**Exercise requirements:** From the entries that follow, copy every line with the word "power".

**Record excerpts:**

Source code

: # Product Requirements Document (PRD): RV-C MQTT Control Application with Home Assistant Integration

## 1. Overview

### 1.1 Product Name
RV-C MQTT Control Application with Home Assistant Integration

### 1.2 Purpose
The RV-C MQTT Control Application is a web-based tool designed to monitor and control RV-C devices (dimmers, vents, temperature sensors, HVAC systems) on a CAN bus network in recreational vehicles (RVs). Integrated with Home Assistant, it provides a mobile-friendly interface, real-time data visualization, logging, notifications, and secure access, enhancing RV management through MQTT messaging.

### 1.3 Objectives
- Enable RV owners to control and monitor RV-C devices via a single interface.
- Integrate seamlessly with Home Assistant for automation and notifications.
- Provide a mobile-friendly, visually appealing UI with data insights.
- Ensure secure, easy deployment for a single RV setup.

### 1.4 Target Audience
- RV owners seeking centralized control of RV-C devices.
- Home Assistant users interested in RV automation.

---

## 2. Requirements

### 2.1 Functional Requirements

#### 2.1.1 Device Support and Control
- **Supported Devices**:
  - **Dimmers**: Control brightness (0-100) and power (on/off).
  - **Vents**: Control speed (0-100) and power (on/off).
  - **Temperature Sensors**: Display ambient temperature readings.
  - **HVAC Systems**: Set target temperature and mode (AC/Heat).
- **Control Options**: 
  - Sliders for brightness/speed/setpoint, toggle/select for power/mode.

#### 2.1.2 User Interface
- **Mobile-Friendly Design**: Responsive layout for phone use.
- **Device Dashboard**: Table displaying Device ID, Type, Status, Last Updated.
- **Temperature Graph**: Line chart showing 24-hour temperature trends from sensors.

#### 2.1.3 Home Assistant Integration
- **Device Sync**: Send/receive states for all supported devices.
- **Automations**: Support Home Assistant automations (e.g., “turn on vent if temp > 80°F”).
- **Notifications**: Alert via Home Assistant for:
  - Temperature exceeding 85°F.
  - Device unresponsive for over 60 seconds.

**Result of the exercise:**
  - **Dimmers**: Control brightness (0-100) and power (on/off).
  - **Vents**: Control speed (0-100) and power (on/off).
  - Sliders for brightness/speed/setpoint, toggle/select for power/mode.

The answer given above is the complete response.